Furthermore, the report says that leading companies are taking preventative measures by updating their data privacy and security practices, while regulatory agencies and governments worldwide are making moves to ensure that companies adhere to proper safeguards.

But for most companies, “very little has been done to garner the trust, to build the trust, to make consumers feel like their data is being safeguarded” or properly used, Quiring says. “If I’m providing a lot of personal insight or you’re able to generate personal insight but you’re not able to apply it to make your offerings more relevant to me, I’m going to begin to be frustrated.”

And it has to extend across all channels. “If you demonstrate lack of insight in one channel, even though you’ve demonstrated deep insight in another channel, that’s exceedingly frustrating,” Quiring continues. “Ultimately, at the highest order, it really is about the effective use of that insight to drive hyper-relevance.”

The report goes on to stress that companies need to look beyond the traditional customer journey, identifying and prioritizing areas where hyper-relevance can deliver added value and quickly address the unexpected. The report cites Tesla as an example of this: As Hurricane Irma approached South Florida in September, a Tesla owner from an evacuation zone contacted the company and expressed concern that the 200-mile range of his Tesla battery might not be enough for him to reach safety.
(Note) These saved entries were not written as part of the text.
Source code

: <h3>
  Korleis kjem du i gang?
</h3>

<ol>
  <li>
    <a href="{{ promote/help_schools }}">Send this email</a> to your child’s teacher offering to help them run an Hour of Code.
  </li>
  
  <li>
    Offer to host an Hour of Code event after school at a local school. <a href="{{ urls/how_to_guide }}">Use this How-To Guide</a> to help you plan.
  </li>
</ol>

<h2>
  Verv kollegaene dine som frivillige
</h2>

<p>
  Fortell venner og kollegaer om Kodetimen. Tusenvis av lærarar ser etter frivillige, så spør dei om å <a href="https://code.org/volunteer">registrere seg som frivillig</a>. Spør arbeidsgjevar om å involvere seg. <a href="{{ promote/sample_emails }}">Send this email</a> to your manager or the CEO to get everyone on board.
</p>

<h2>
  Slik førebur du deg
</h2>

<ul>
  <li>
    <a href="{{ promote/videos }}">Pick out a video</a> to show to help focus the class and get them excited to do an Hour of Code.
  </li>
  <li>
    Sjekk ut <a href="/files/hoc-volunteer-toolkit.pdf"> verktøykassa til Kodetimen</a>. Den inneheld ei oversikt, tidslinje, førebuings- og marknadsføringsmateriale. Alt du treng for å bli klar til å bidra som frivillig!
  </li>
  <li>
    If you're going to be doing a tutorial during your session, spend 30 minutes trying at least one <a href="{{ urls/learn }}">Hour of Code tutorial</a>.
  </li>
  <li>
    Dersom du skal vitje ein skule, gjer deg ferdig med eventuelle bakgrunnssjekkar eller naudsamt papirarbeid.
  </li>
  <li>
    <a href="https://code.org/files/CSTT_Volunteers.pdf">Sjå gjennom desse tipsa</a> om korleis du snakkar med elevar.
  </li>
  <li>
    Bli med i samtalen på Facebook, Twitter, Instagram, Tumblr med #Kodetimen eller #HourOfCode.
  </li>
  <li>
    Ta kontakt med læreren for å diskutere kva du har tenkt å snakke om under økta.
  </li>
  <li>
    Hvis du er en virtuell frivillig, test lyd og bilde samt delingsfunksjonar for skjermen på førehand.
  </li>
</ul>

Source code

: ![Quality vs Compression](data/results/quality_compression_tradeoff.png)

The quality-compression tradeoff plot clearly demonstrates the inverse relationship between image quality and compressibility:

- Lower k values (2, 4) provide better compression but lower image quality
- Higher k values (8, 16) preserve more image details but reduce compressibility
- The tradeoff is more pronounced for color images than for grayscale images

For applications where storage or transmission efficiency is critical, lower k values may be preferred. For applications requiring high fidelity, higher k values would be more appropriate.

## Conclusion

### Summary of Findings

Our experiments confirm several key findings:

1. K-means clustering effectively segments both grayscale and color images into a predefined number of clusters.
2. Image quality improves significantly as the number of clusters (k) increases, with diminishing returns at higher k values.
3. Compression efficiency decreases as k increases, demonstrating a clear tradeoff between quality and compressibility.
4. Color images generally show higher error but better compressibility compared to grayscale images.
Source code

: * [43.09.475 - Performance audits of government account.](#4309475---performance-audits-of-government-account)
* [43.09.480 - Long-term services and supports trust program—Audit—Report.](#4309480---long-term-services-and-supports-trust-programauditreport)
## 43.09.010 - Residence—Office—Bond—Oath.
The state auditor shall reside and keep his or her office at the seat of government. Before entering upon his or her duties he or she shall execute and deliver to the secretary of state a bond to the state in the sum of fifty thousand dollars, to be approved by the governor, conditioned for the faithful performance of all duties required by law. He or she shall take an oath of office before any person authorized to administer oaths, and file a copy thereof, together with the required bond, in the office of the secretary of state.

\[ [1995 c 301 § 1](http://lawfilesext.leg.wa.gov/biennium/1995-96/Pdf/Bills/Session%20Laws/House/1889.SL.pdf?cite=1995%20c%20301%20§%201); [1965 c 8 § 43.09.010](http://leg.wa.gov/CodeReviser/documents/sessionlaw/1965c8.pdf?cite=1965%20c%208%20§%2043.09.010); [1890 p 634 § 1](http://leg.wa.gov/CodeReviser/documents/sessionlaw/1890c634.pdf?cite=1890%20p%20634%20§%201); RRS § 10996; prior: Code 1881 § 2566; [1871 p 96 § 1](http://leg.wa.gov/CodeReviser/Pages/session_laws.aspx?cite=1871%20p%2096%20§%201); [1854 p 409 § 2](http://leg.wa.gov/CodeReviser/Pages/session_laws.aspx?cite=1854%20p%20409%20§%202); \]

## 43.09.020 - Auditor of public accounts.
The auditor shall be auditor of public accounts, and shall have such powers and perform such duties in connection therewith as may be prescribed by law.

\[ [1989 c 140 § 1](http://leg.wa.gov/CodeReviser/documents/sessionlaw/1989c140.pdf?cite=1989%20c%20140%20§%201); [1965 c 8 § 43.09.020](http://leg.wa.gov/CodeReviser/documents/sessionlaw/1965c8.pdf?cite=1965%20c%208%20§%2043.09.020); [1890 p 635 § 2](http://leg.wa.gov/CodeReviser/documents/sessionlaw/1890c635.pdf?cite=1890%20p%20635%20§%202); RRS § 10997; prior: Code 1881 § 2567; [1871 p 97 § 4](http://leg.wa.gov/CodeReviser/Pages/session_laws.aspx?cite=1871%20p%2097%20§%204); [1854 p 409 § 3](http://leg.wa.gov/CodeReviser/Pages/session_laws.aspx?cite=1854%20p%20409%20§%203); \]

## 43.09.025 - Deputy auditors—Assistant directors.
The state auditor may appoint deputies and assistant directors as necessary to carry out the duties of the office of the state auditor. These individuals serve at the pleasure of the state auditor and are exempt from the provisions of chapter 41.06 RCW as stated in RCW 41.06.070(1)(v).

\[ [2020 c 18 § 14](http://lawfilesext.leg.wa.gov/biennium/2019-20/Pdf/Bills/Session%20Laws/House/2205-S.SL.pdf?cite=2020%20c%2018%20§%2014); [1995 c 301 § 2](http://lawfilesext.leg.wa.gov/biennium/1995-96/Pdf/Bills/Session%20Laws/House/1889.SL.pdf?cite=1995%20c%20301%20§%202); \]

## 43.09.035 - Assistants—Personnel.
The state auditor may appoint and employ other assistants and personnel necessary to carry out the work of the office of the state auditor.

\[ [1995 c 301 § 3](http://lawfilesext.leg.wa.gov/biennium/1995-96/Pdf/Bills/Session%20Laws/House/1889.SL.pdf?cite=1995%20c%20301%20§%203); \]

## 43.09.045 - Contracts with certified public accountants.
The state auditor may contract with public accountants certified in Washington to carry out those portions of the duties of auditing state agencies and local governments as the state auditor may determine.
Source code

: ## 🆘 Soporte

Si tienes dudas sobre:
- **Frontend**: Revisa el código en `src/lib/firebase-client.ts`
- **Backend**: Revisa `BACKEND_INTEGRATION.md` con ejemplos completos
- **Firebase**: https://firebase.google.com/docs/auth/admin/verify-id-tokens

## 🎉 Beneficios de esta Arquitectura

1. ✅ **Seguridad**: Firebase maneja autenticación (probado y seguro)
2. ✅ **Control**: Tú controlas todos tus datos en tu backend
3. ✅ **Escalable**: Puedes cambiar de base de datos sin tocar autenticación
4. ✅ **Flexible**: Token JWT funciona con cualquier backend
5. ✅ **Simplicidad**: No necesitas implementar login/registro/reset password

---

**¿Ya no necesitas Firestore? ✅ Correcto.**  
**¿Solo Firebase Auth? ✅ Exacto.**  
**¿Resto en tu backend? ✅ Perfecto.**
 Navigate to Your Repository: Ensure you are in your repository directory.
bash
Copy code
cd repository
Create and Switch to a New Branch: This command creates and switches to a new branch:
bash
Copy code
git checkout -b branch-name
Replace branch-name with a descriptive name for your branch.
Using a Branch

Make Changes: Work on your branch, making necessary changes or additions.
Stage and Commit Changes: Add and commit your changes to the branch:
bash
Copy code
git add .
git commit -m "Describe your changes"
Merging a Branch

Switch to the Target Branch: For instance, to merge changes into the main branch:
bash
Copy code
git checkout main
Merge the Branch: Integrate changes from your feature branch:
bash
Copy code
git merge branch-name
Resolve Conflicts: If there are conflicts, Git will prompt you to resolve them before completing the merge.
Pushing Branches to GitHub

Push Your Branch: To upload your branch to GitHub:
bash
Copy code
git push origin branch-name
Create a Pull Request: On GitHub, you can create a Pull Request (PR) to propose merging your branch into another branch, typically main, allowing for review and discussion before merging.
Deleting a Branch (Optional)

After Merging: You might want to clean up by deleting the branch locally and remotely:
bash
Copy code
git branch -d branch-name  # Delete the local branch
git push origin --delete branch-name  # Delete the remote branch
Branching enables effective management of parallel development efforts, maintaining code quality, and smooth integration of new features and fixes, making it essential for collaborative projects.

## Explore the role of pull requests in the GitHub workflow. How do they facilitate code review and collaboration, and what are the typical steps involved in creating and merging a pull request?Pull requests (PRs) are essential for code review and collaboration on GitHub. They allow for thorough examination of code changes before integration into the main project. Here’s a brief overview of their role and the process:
Tesla responded by granting him and other Tesla owners in the area temporary access to more battery power, giving them an additional 30 to 40 miles of driving range. 

Then companies have to rethink data. Hyper-relevant companies don’t rely solely on descriptive analytics or traditional sources of information, according to the report; they use predictive analytics and collaborate with an ecosystem of stakeholders to capture real-time snapshots of their customers and mine data in new ways to understand customer journeys that extend across channels and beyond core products and services. 

The report asserts that companies must be committed to delivering the experiences that they promise and meeting customers’ expectations. Hyper-relevant companies have a clear understanding of their baseline level of trust and work to eliminate issues or irrelevant offers that detract from their overall trust quotient. Furthermore, they recognize and manage trust as a critical growth enabler.